Liberal candidate Katherine Deves, who has faced backlash in the past two weeks for her vocal advocacy against the transgender ideology, has garnered endorsements from some Liberal parliamentarians.
It comes after NSW Treasurer MP Matt Kean and Independent MP Zali Steggall, the latter being Deves’ rival for the seat of Warringah, called for Prime Minister Scott Morrison to disendorse her for the federal election in May over her past comments on the controversial topic.
Mounting scrutiny during the first week of the election campaign saw Deves shut down her social media and apologise for having called Wear it Purple Day, an annual LGBT+ day for young people, a “grooming tactic” that pushed for “extreme body modification.”
In one of her deleted tweets in May, 2021, Deves wrote: “They will not stand for seeing vulnerable children surgically mutilated and sterilised,” and attached a photo of a teenager who had undergone top surgery.
But NSW Premier Dominic Perrottet on April 20 backed Deves’ position as he believed “girls should play sport against girls and women should play sport against women.”
Mark Latham, leader of the right-leaning One Nation NSW branch, on April 19 alleged that the media and Kean “are not raising those comments in their attempt to rub her out as a Liberal candidate.”
“Their agenda is the promotion of transgender,” he wrote on his Facebook post. “This is a worrying time for our society, with the woke brigade determined to make gender as fluid as running tap water.”
While Latham did not support Deves’ past criticism about men, he noted she was right in speaking up about trans-identified men “eroding the hard-fought-for rights of women, especially in girls’ sport.”
“Good on her for this commonsense view.”
This sentiment is echoed by Northern Territory Country Liberal Party senate candidate Jacinta Price, who warned that Deves was “being silenced in the name of wokeness.”
“And I won’t have that.”
Meanwhile, former Prime Minister Tony Abbott, the former Warringah member who lost to Independent Zali Steggall at the 2019 election, praised Deves as “a tough, brave person,” adding that he “very much admires her.”

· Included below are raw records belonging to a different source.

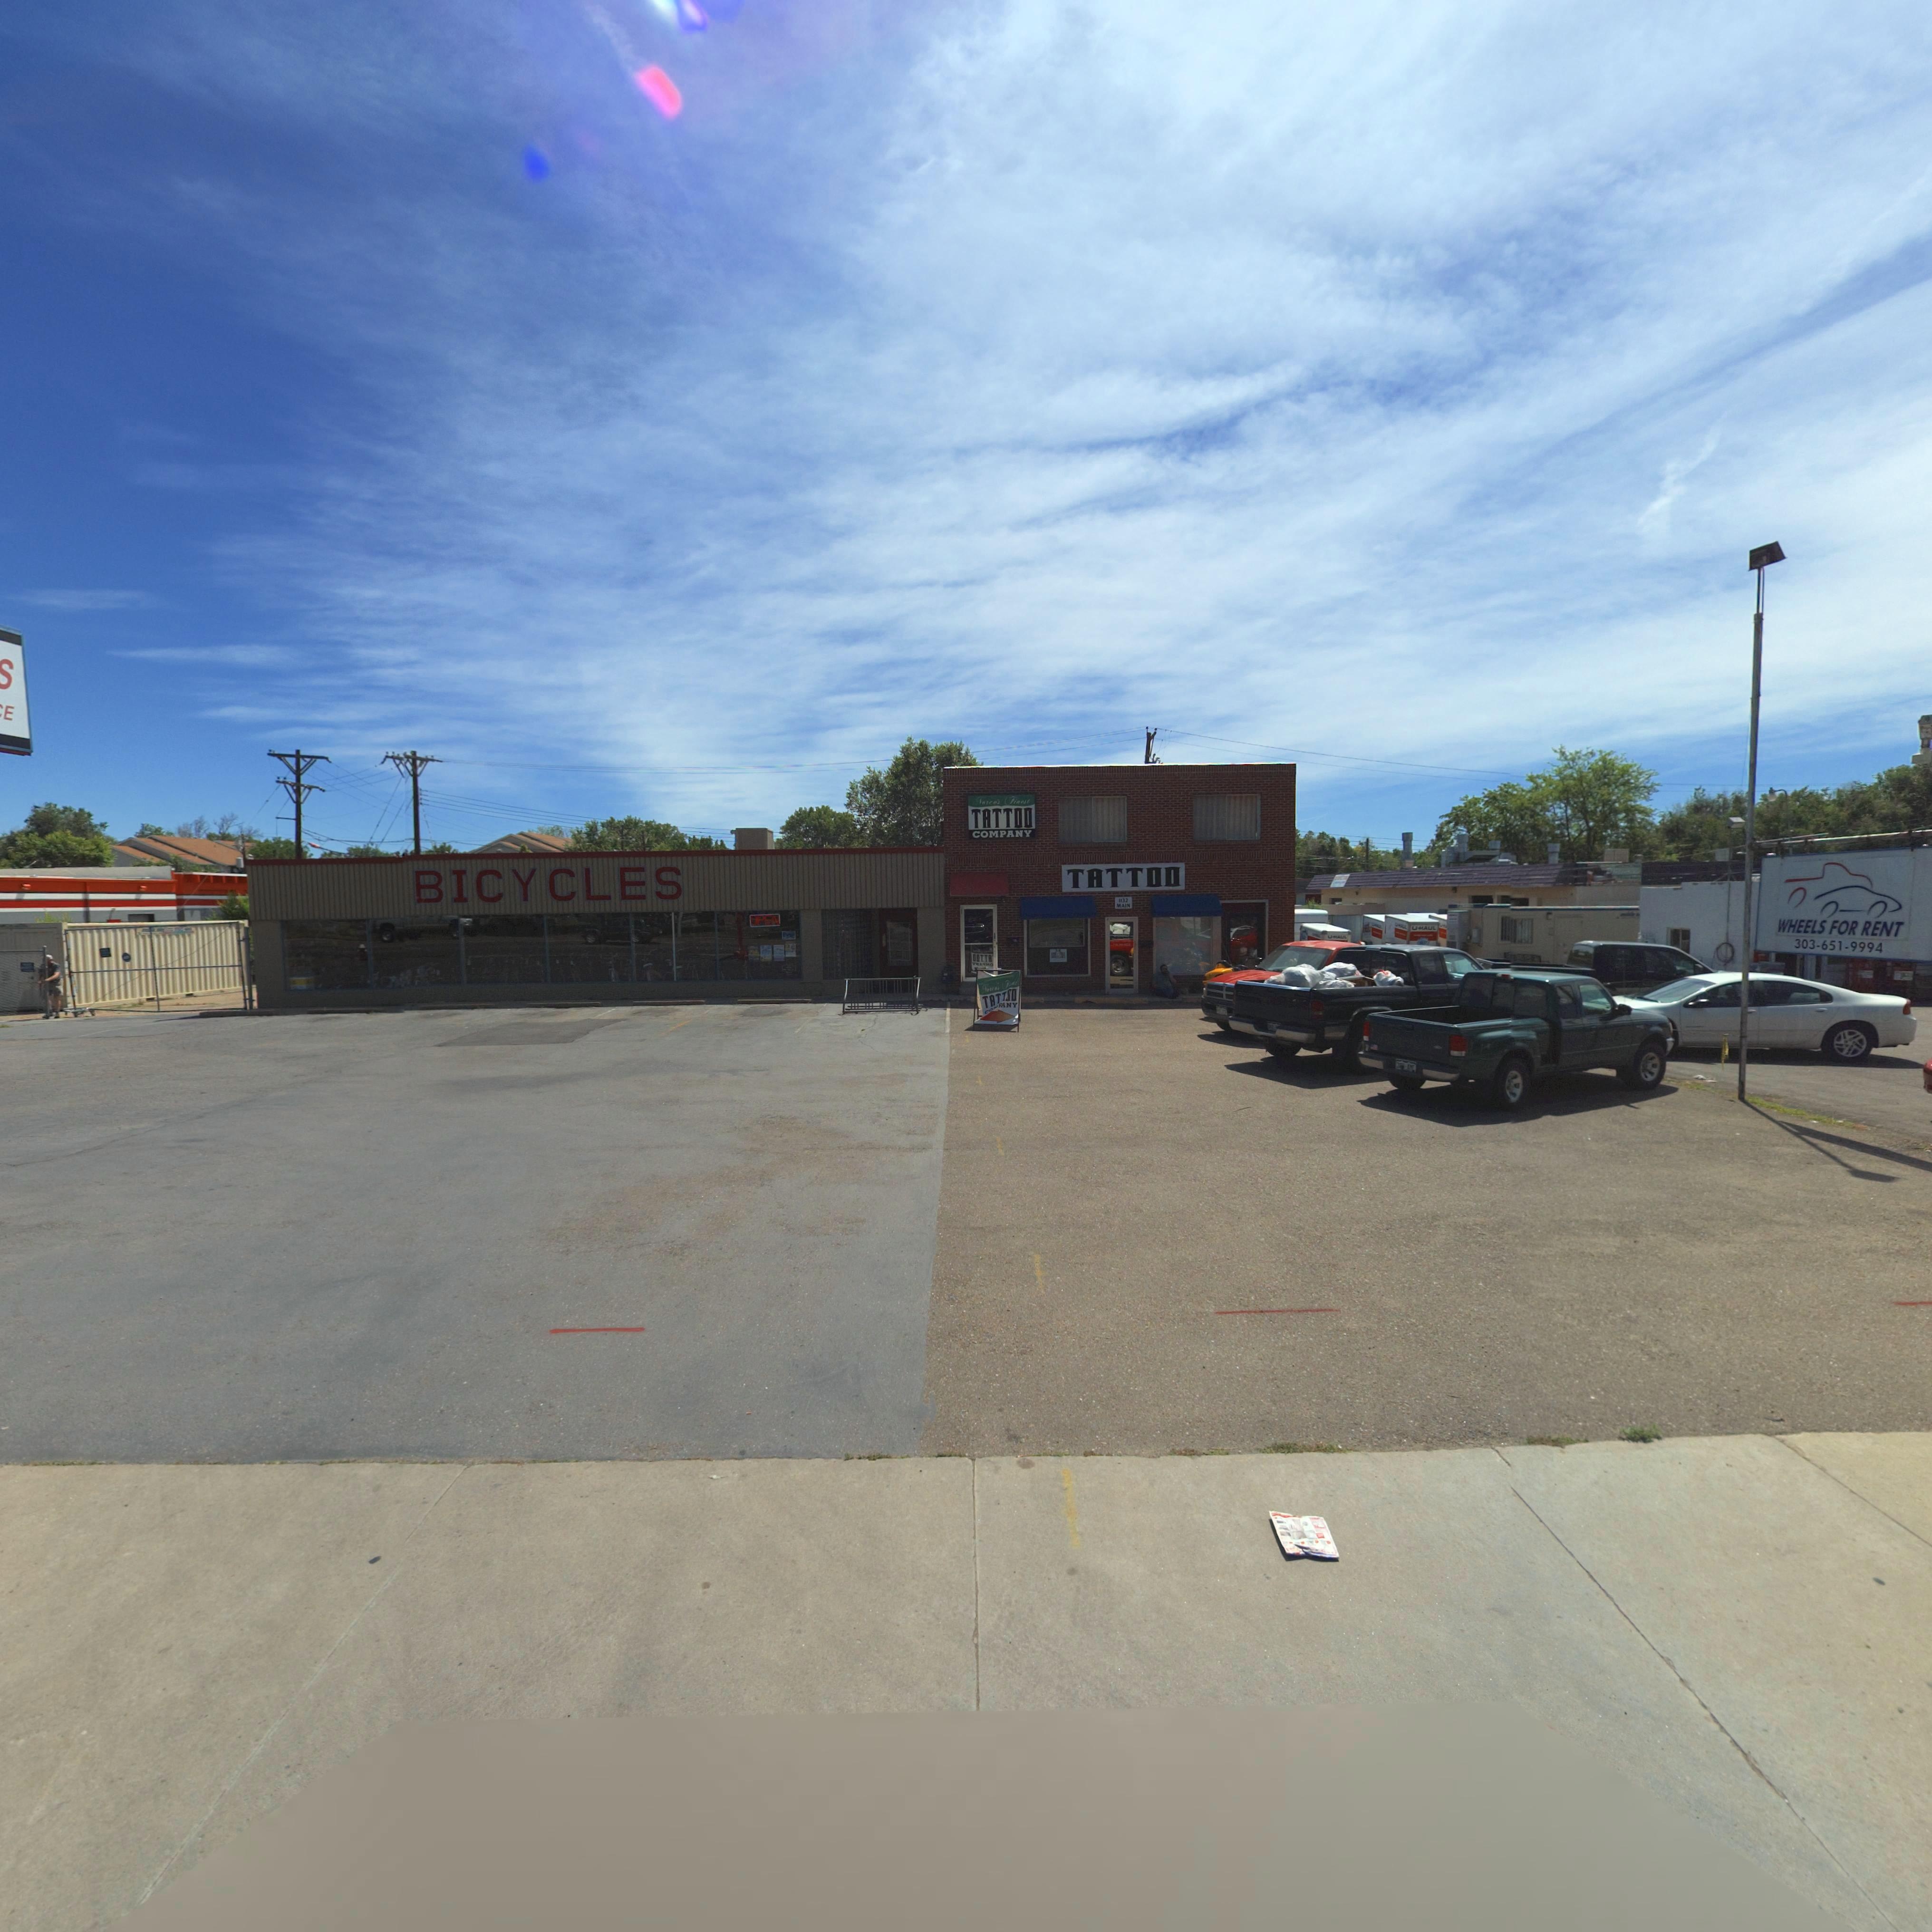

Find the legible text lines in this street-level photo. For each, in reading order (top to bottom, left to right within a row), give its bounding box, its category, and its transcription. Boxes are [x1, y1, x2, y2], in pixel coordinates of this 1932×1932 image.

[977, 796, 1031, 805] BusinessName: ***c** Finest
[971, 807, 1033, 829] BusinessName: TATTOO
[971, 830, 1032, 839] BusinessName: COMPANY
[1066, 866, 1181, 889] BusinessName: TATTOO
[1118, 898, 1128, 902] StreetNumber: 1132
[1116, 903, 1130, 908] StreetName: MAIN
[1777, 918, 1905, 938] BusinessName: WHEELS FOR RENT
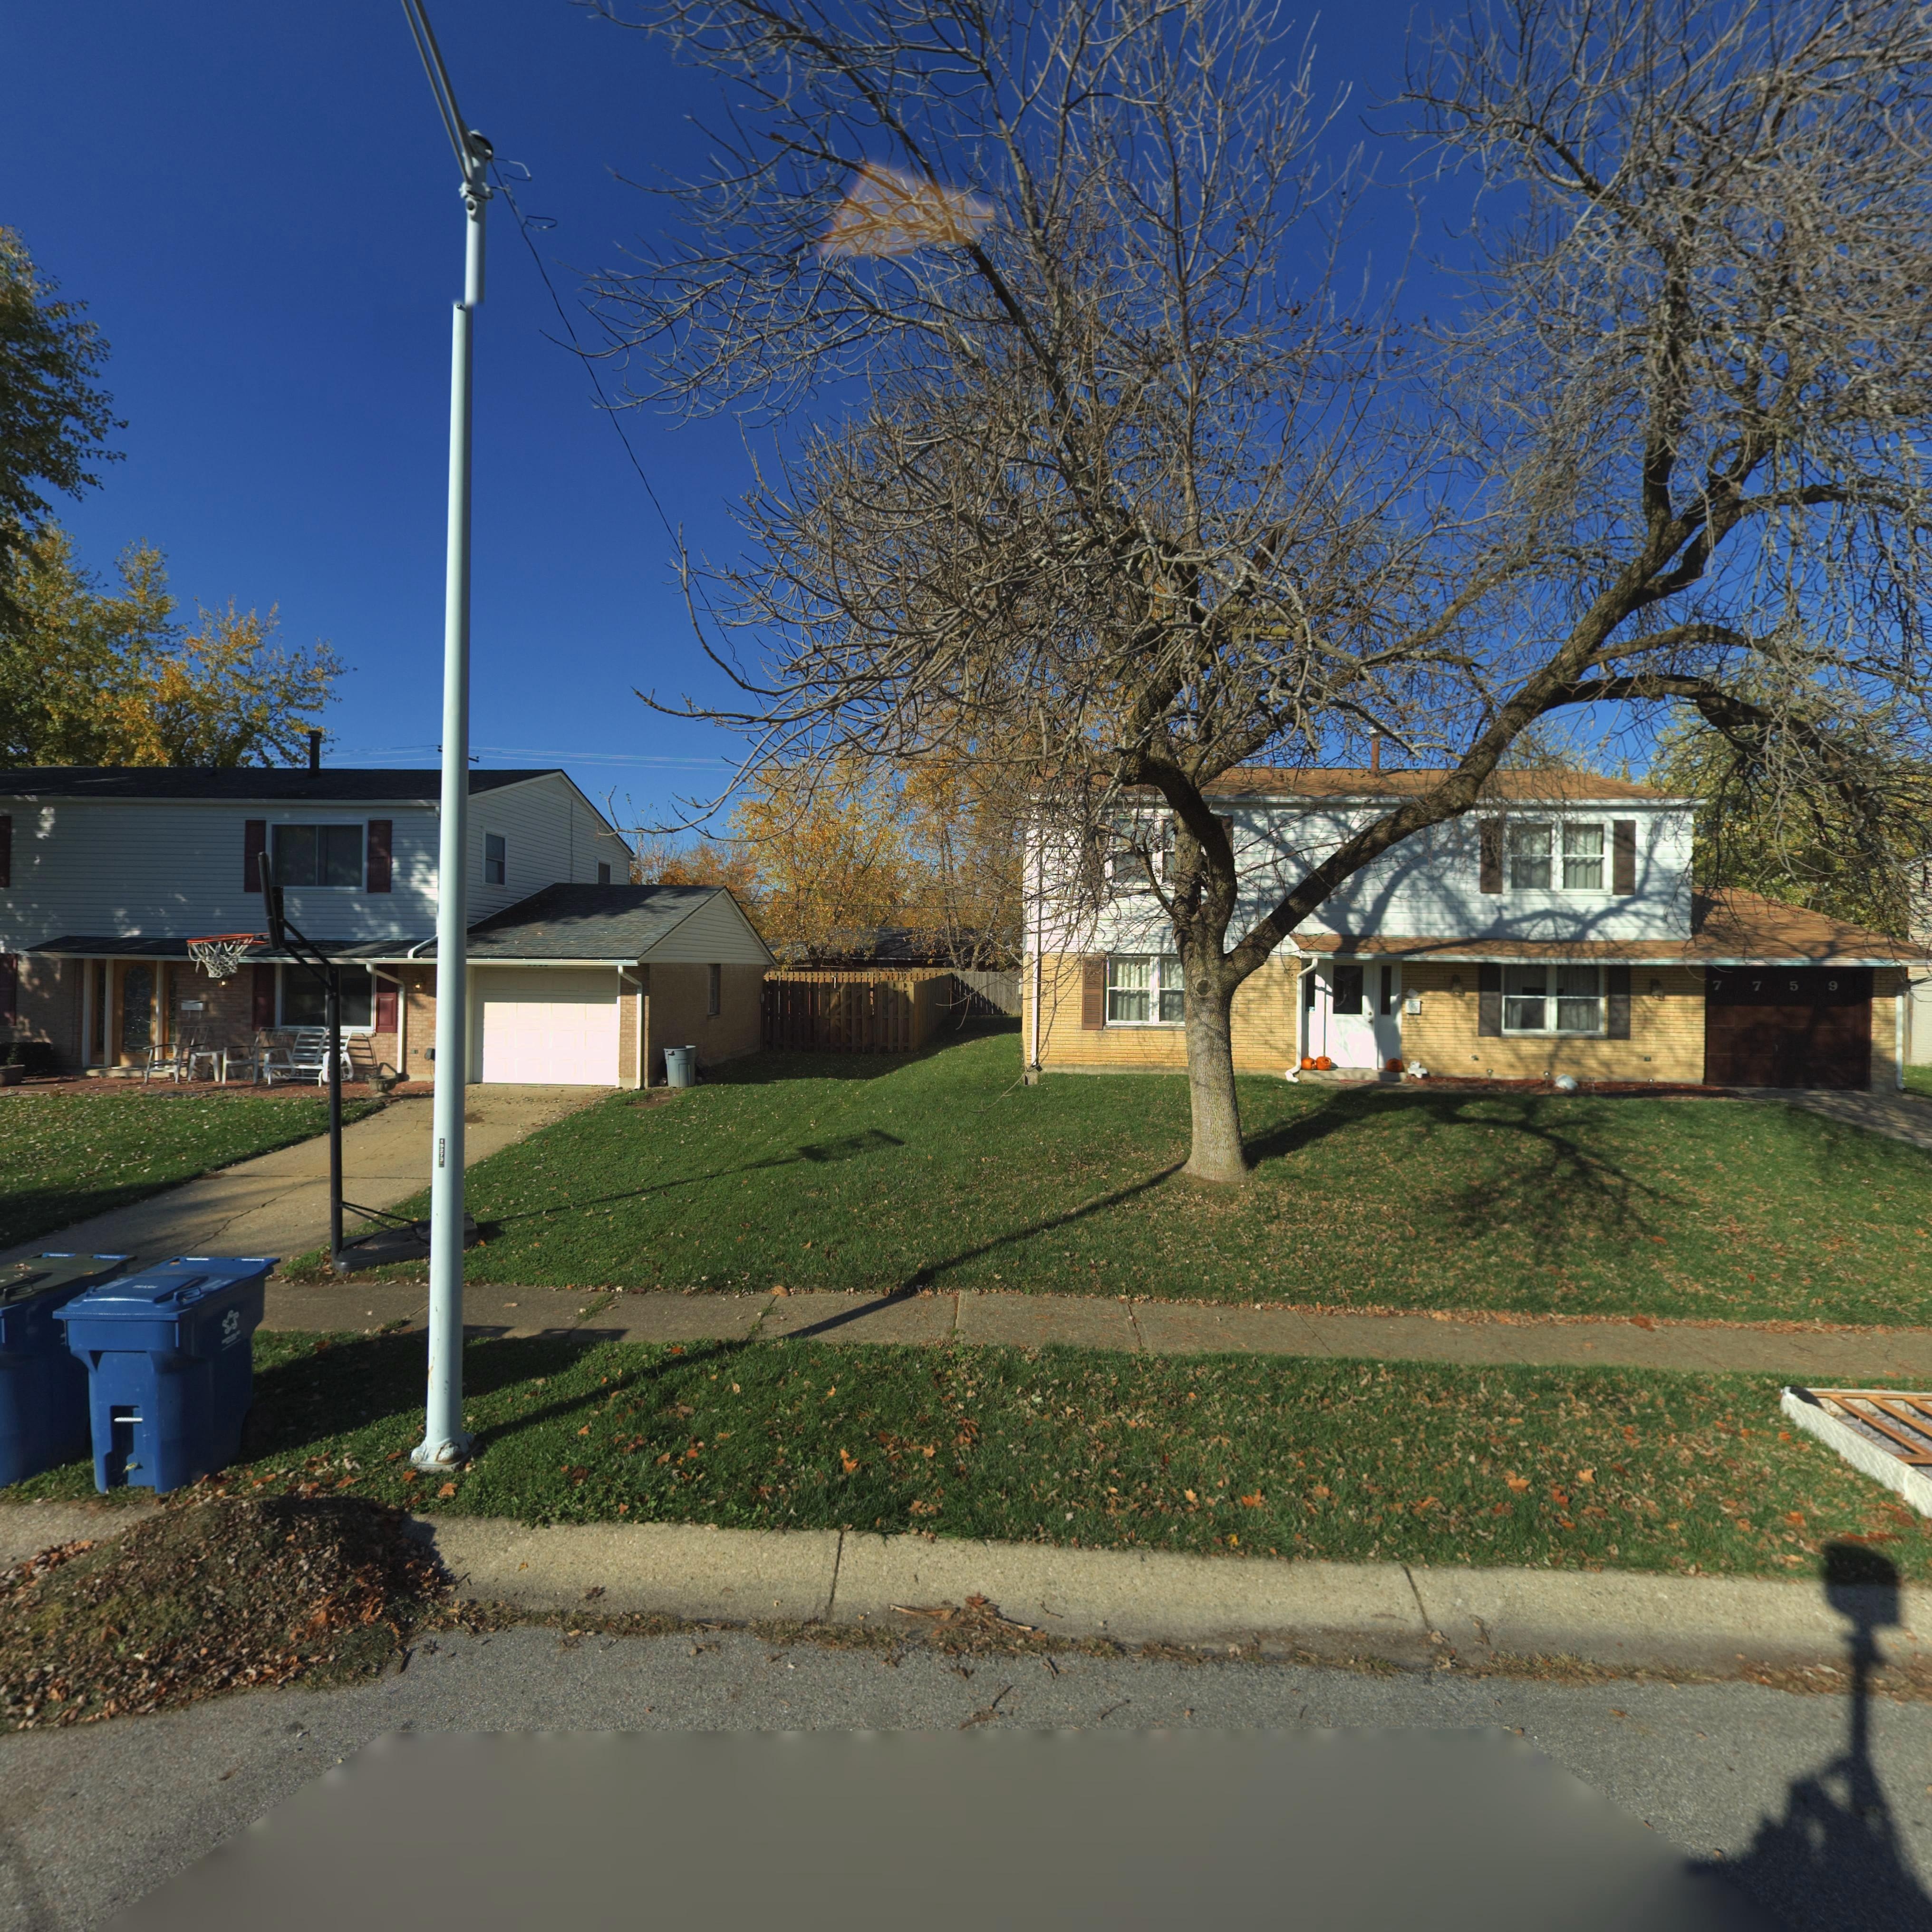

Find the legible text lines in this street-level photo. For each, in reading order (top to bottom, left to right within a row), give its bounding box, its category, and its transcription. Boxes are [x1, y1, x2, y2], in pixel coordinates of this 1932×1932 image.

[1712, 979, 1840, 992] StreetNumber: 7759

Calls to disendorse Deves have been rejected by Morrison, who asserted he is “not going to allow her to be pushed aside as the pile-on comes in to try and silence her.”
While Liberal Party state MP Felicity Wilson and Senator Anne Ruston have condemned Deves’ past comments, Minister for Women Marise Payne remained silent on the controversy and refused to endorse the controversial Liberal candidate.
In an email to Liberal supporters on April 18, Deeves, a mother-of-three, hit back at her critics, stating she “wasn’t going anywhere.”
“My opponents, parts of the left media and twittersphere have been unrelenting in calling for me to be disendorsed, because of past statements,” her email stated.
“I have been bullied in the most vile way and received death threats. I’m not going anywhere, as the Prime Minister said yesterday.”